Soulignant notamment que, sans être médiatisés comme les attentats meurtriers de Nice, le 14 juillet, et de Paris en novembre 2015, le continent africain avait subi, en 2016, 1651 attaques causant la mort de 14.860 personnes.

Smaïl Chergui s’est élevé contre la violence et l’extrémisme religieux qui frappent certains pays d’Afrique, et il met en garde contre ce phénomène émergent lié à la prolifération de milices armées composées de groupuscules autonomes qui se livrent au trafic d’armes, de drogue, de cigarettes et d’humains, qui sont des commerces de plus en plus florissants.

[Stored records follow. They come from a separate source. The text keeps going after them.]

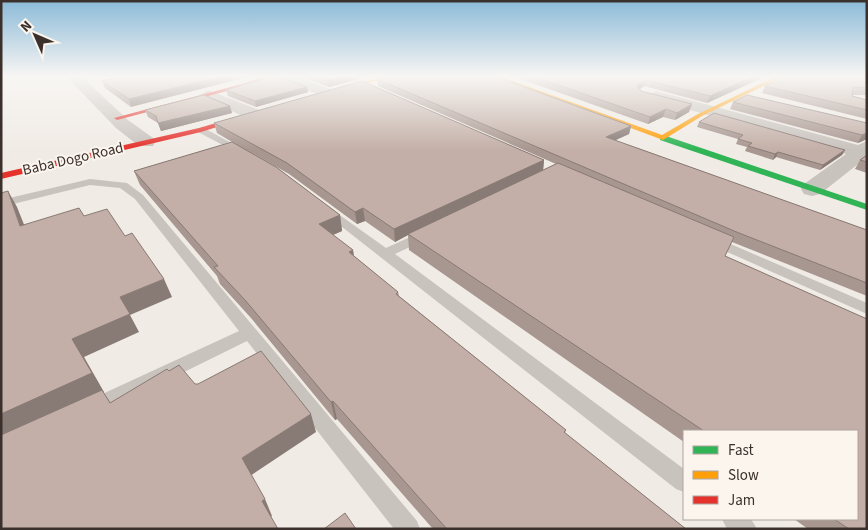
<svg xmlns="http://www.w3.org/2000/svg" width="868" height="530" viewBox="0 0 868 530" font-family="'Source Sans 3',sans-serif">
<rect width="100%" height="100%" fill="#f0ebe5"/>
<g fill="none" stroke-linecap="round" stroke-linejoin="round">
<g fill="#c9c3be" fill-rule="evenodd">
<path d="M 198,128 L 204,128 L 246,151 L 238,153 L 198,132 Z"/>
<path d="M 90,179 L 127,183 L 143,195 L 417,521 L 420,529 L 394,529 L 247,341 L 99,414 L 92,416 L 85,414 L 83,408 L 85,402 L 239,331 L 135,199 L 120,188 L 90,185 L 1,207 L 1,200 Z"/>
<path d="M 327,206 L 386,248 L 421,232 L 429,232 L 431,235 L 429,238 L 395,254 L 684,469 L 684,492 L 676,489 L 323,212 L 321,210 L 323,208 Z"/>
<path d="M 712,236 L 867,303 L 867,314 L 707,243 L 706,240 L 707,237 Z"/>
<path d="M 722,519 L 751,519 L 757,529 L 727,529 Z"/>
</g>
<g fill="#c9c3be" fill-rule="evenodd">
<path d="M 66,76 L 81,76 L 128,120 L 153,138 L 155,142 L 153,146 L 139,146 L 116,128 Z"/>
<path d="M 275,76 L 295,76 L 333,90 L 336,93 L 328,98 L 323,96 L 277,79 Z"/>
<path d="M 208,90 L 259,110 L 261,114 L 259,118 L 247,118 L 203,98 L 200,95 Z"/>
<path d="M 656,91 L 858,145 L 867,141 L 867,157 L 820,194 L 812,196 L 804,194 L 801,189 L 804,184 L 846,154 L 651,99 L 648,96 Z"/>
</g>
<path fill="#30b455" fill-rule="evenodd" d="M 660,136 L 666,136 L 867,204 L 867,210 L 660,140 Z"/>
<g fill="#ff9f0a" fill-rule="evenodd">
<path d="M 384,76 L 393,76 L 330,94 L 327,92 Z"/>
<path d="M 491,76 L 499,76 L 662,135 L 698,114 L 777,76 L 784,76 L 702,116 L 663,140 Z"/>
</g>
<g fill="#e5322d" fill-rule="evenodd">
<path d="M 265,76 L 273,76 L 246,86 L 117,120 L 114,118 L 242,84 Z"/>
<path d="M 250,113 L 252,114 L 252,116 L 201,132 L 1,179 L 1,173 L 199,128 Z"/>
</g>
</g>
<g fill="#a89690">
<path d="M 126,76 L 131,107 L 105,88 L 102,81 Z"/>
<path d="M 300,76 L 369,76 L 329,87 Z"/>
<path d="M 389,76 L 494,76 L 631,126 L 629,134 L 615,140 L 867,230 L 867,296 L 732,242 L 725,256 L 867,319 L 867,529 L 808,529 L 794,519 L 857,519 L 857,431 L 684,431 L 684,442 L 409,250 L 408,235 L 395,242 L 365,221 L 357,224 L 289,174 L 238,145 L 276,167 L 340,215 L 342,231 L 333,235 L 353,250 L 354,256 L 398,292 L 399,296 L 566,430 L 565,433 L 686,529 L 433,529 L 337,419 L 335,420 L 251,318 L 220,284 L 217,276 L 140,185 L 134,171 L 232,142 L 217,133 L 214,123 L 362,81 L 544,160 L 543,170 L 556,164 L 378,86 L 377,79 Z"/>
<path d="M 512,76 L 766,76 L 707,103 L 644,86 L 640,89 L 641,91 L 692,104 L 689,112 L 675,120 L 663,117 L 648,124 Z"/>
<path d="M 867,76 L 867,95 L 852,95 L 852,96 L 867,100 L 867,119 L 762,93 L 765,86 Z"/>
<path d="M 307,87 L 308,92 L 256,107 L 228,96 L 226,90 Z"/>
<path d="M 733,102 L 867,123 L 867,139 L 858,143 L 730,109 Z"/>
<path d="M 230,106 L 232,113 L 161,131 L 158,123 L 148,117 L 145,110 Z"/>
<path d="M 699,122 L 845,150 L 842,155 L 820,170 L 776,157 L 773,160 L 745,151 L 747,147 L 736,144 L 738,139 L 697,127 Z"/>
<path d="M 867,155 L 867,173 L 855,169 L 860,160 Z"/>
</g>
<g fill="#887a75">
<path d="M 91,76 L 104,76 L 92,78 Z"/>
<path d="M 223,76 L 251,76 L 131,107 L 129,99 Z"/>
<path d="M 343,76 L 369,76 L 329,87 L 328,80 Z"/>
<path d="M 754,76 L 766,76 L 707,103 L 710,96 Z"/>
<path d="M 646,80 L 644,86 L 635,93 L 637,86 Z"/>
<path d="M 307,87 L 308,92 L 256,107 L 255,101 Z"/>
<path d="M 692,104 L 689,112 L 675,120 L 677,113 Z"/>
<path d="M 230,106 L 232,113 L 161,131 L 158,123 Z"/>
<path d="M 666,109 L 663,117 L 648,124 L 650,117 Z"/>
<path d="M 631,126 L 629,134 L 605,145 L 606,137 Z"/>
<path d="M 867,133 L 867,139 L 858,143 L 862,135 Z"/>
<path d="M 845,150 L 842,155 L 820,170 L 823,165 Z"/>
<path d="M 778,152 L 776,157 L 773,160 L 775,154 Z"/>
<path d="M 544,160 L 543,171 L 408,234 L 408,235 L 395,242 L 394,229 Z"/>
<path d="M 8,191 L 17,207 L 31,242 L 20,226 Z"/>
<path d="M 363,208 L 365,221 L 357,224 L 355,212 Z"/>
<path d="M 340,215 L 342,231 L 321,240 L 319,224 Z"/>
<path d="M 353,250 L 355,266 L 349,252 Z"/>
<path d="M 164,279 L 172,297 L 130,315 L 139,332 L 84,357 L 104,392 L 103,392 L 114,408 L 1,440 L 1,414 L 72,339 L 120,297 Z"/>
<path d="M 333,401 L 337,419 L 335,420 L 331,402 Z"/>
<path d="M 311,414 L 316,432 L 250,476 L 242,458 Z"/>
<path d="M 265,499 L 272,516 L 269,518 L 262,501 Z"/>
</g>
<g fill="#c3afa7" stroke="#887a75">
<path d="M 126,76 L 223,76 L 129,99 L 102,81 Z"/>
<path d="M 273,76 L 277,76 L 307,87 L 255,101 L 226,90 Z"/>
<path d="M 317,76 L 343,76 L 328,80 Z"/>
<path d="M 389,76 L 494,76 L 631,126 L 606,137 L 867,230 L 867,283 L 739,233 L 377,79 Z"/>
<path d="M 532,76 L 754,76 L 710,96 L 646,80 L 637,86 L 641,91 L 692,104 L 677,113 L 666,109 L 650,117 Z"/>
<path d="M 786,76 L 867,76 L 867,88 L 853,87 L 852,96 L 867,100 L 867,110 L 765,86 Z"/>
<path d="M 362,81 L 544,160 L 394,229 L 363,208 L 355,212 L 287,163 L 214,123 Z"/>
<path d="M 204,95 L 230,106 L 158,123 L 156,116 L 145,110 Z"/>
<path d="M 747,95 L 867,123 L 867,133 L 862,135 L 733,102 Z"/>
<path d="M 714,113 L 845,150 L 823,165 L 778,152 L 775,154 L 748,146 L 752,143 L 738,139 L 743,135 L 699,122 Z"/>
<path d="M 232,142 L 276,167 L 340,215 L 319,224 L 353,250 L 349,252 L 398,292 L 396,294 L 566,430 L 564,432 L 686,529 L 447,529 L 333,401 L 331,402 L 245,300 L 214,267 L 218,266 L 134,171 Z"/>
<path d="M 867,155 L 867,162 L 860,160 Z"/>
<path d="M 558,163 L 734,237 L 725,256 L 867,319 L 867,529 L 849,529 L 834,519 L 857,519 L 857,431 L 704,431 L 408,234 Z"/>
<path d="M 8,191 L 20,226 L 79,208 L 84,216 L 107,209 L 125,236 L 132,233 L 164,279 L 120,297 L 130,314 L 72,339 L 92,373 L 1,414 L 1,193 Z"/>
<path d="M 261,351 L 311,414 L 242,458 L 265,499 L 262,501 L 278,529 L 1,529 L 1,435 L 102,390 L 110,403 L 167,369 L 169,371 L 179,365 L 195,384 L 198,384 Z"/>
<path d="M 345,513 L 356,529 L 324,529 Z"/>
</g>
<linearGradient id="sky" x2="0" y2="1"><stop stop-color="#8bbad8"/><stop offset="0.51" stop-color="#f8f6f3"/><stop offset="1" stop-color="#f8f6f3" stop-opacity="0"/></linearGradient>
<rect width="868" height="150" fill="url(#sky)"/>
<g text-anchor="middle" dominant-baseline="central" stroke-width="4" stroke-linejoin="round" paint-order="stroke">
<g font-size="15" fill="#3b302b" stroke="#fbf5ee">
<text transform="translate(73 159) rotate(-13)">Baba Dogo Road</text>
</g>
</g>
<rect width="868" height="530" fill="none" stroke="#3b302b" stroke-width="5"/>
<rect x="683" y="430" width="175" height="90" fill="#fbf5ee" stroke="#aea6a0"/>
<rect x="693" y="446" width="25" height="8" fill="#30b455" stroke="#aea6a0"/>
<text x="728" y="455" font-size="15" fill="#3b302b">Fast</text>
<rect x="693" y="471" width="25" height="8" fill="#ff9f0a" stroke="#aea6a0"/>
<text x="728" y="480" font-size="15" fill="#3b302b">Slow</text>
<rect x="693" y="496" width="25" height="8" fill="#e5322d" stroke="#aea6a0"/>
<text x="728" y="505" font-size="15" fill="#3b302b">Jam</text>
<g transform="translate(35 35) rotate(315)" stroke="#fbf5ee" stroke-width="4" paint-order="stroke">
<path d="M0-4L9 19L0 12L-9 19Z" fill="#3b302b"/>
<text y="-8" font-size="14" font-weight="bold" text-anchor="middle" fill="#3b302b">N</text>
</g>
</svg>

On se mobilise contre les massacres qui se produisent à Alep et à Mossoul mais on occulte dans les médias, et la communauté internationale ferme les yeux, devant les tueries du Nigéria et passe sous silence la famine qui détruit 50.000 enfants.

De son côté, le ministre des affaires religieuses algériennes, Mohamed Aissa, estime à environ 2000 à 2500 le nombre de djihadistes qui ont fui les combats et dont un nombre important se dirigera vers l’Europe, d’où ils sont partis pour rejoindre l’État islamique, et vers leurs autres pays d’origine, mais non pas vers l’Algérie car une centaine d’algériens seulement ont été recrutés par Daech par l’intermédiaire des réseaux sociaux.

L’Algérie ne ménage pas ses efforts contre la menace terroriste et c’est Alger qui a été choisie comme siège de la mise en action prochaine d’AFRIPOL, une force africaine destinée à sécuriser les frontières, surtout du Niger et du Mali.

Cette force est déjà déployée au sud Soudan et au nord Mali, où un effort est nécessaire, malgré la présence constante mais insuffisante de la force armée française.

Il est grand temps, en effet, que les pays africains, confrontés à un terrorisme des plus meurtriers, prennent une bonne fois pour toutes la résolution d’organiser leurs armées nationales afin d’éradiquer Boko Haram et les autres groupuscules terroristes et ne plus compter sur la protection de la France.

Il faut qu’ils se mobilisent s’ils ne veulent pas sombrer et, jusqu’à présent, ce n’est pas leur préoccupation première.